Consecutive indoor scene images:

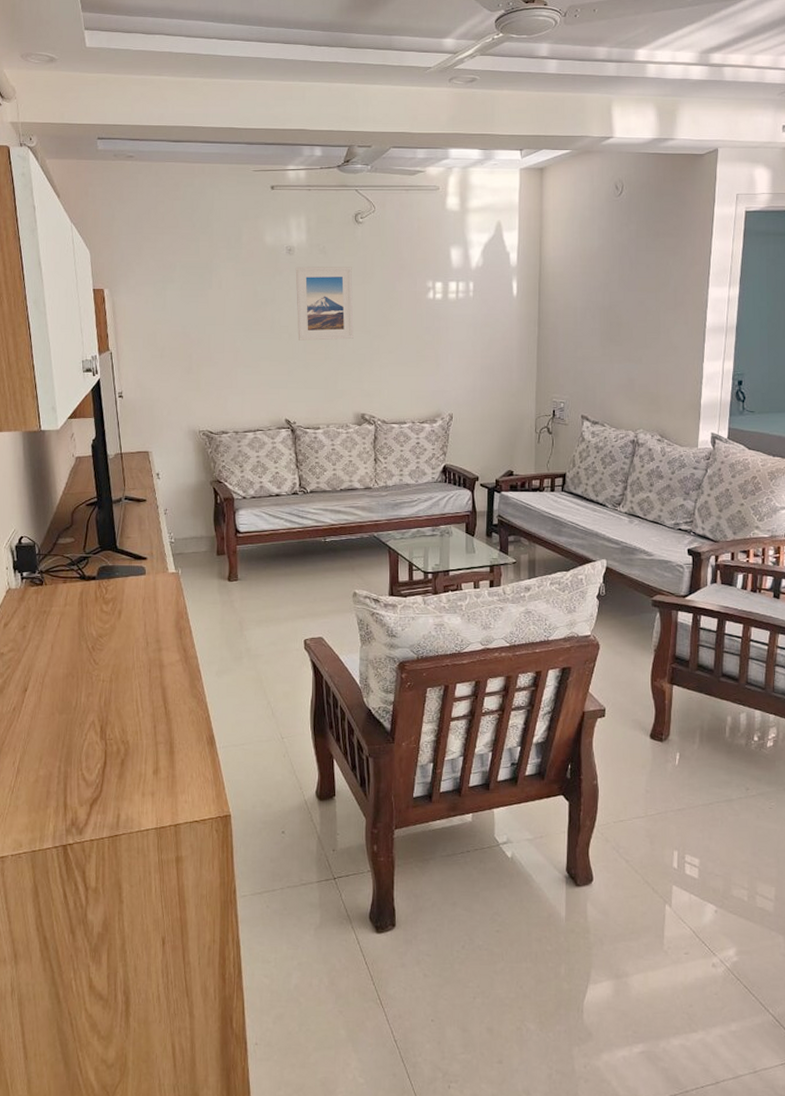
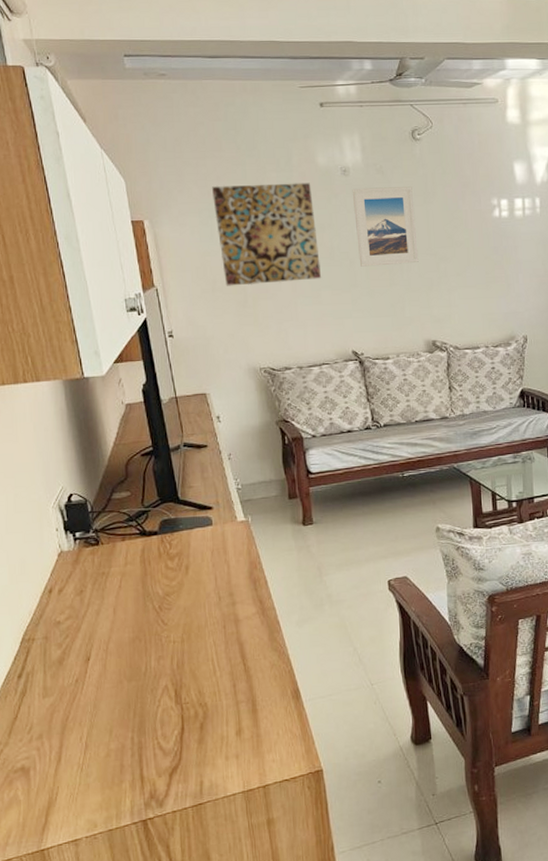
wall art: none [166,259,262,353] -> present [211,182,322,286]

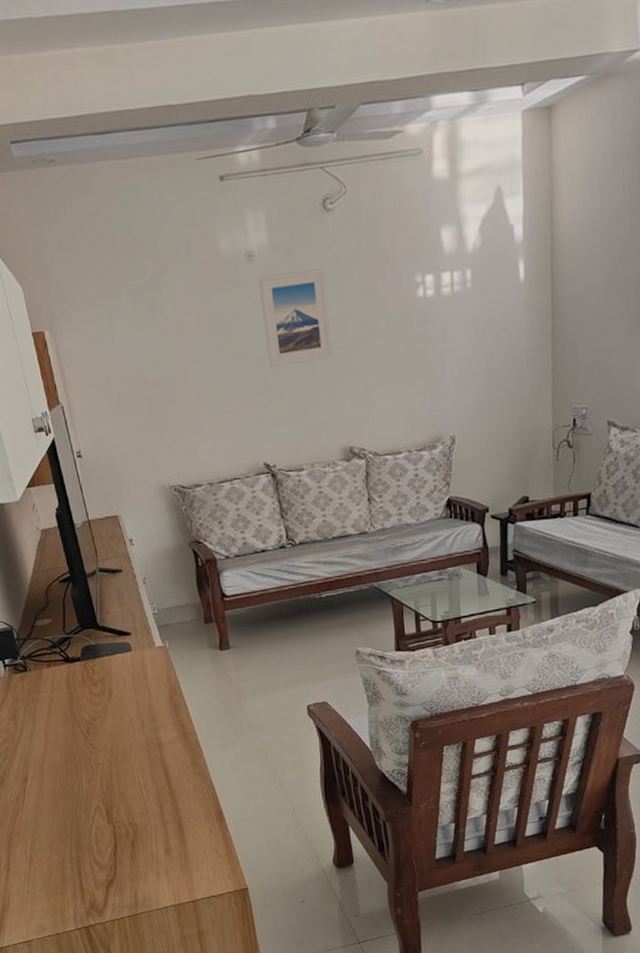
wall art: present [211,182,322,286] -> none [109,273,229,399]

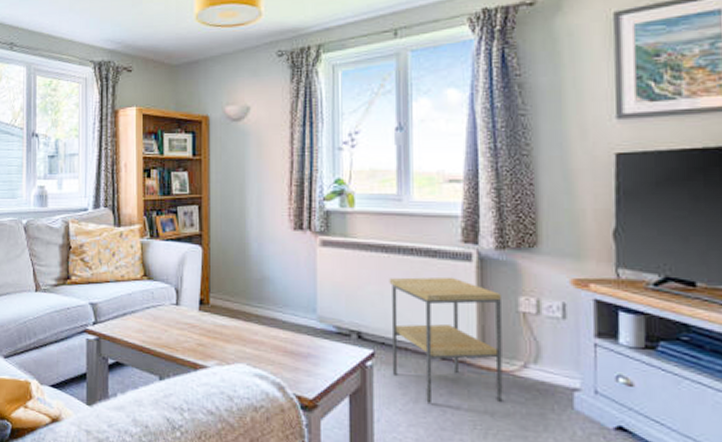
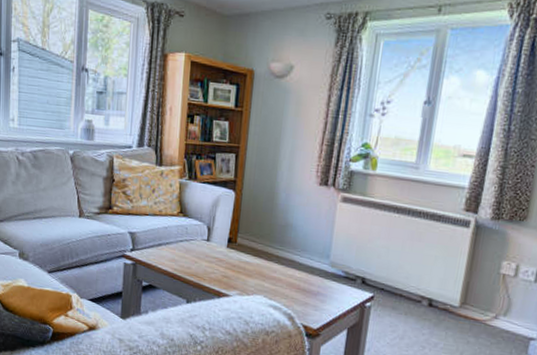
side table: present [389,277,503,403] -> none [386,235,488,344]

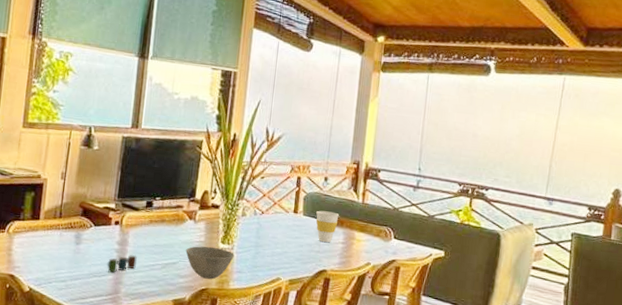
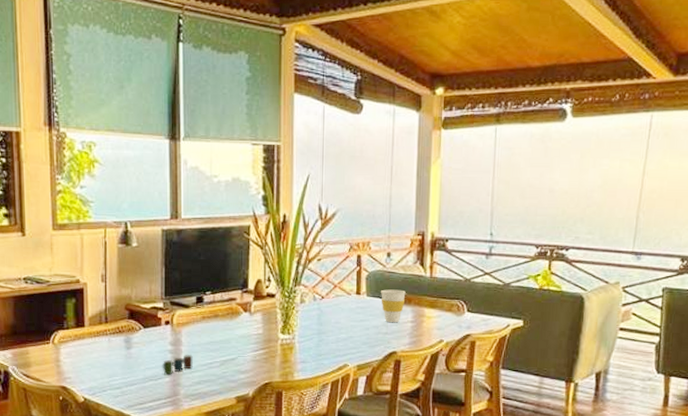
bowl: present [185,246,234,279] -> none [244,338,296,372]

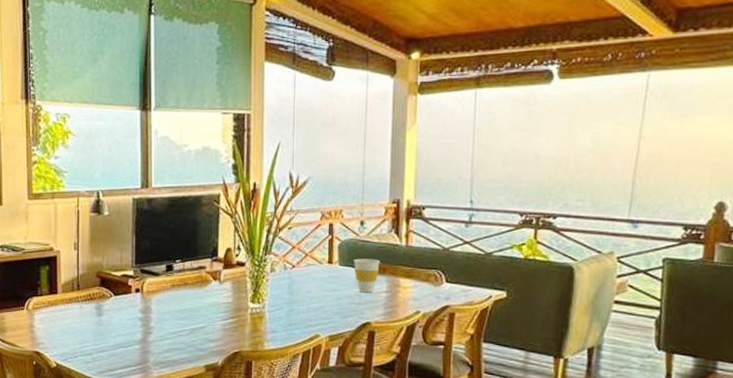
cup: present [162,355,193,375] -> none [132,322,162,342]

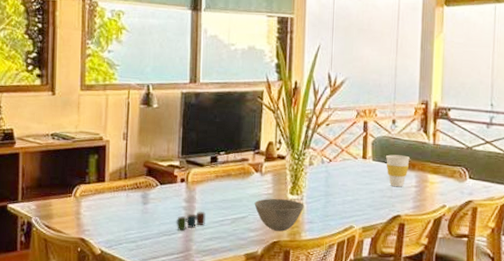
cup: none [132,322,162,342] -> present [176,212,206,231]
bowl: none [213,307,266,342] -> present [254,198,304,232]

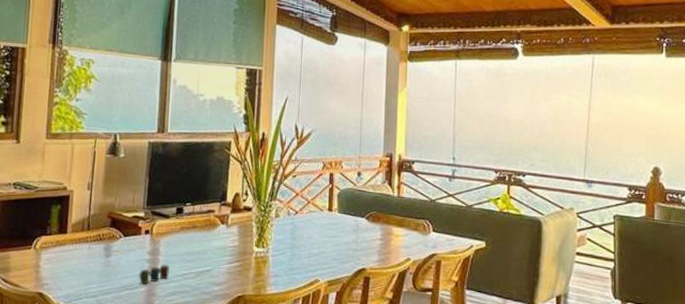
bowl: present [254,198,304,232] -> none [219,251,270,285]
cup: present [386,154,410,188] -> none [351,207,375,240]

ABOUT THIS TASK.
Scan the records for the word "bowl" and copy every line where it is found.

WRITTEN ANSWER.
bowl: present [185,246,234,279] -> none [244,338,296,372]
bowl: none [213,307,266,342] -> present [254,198,304,232]
bowl: present [254,198,304,232] -> none [219,251,270,285]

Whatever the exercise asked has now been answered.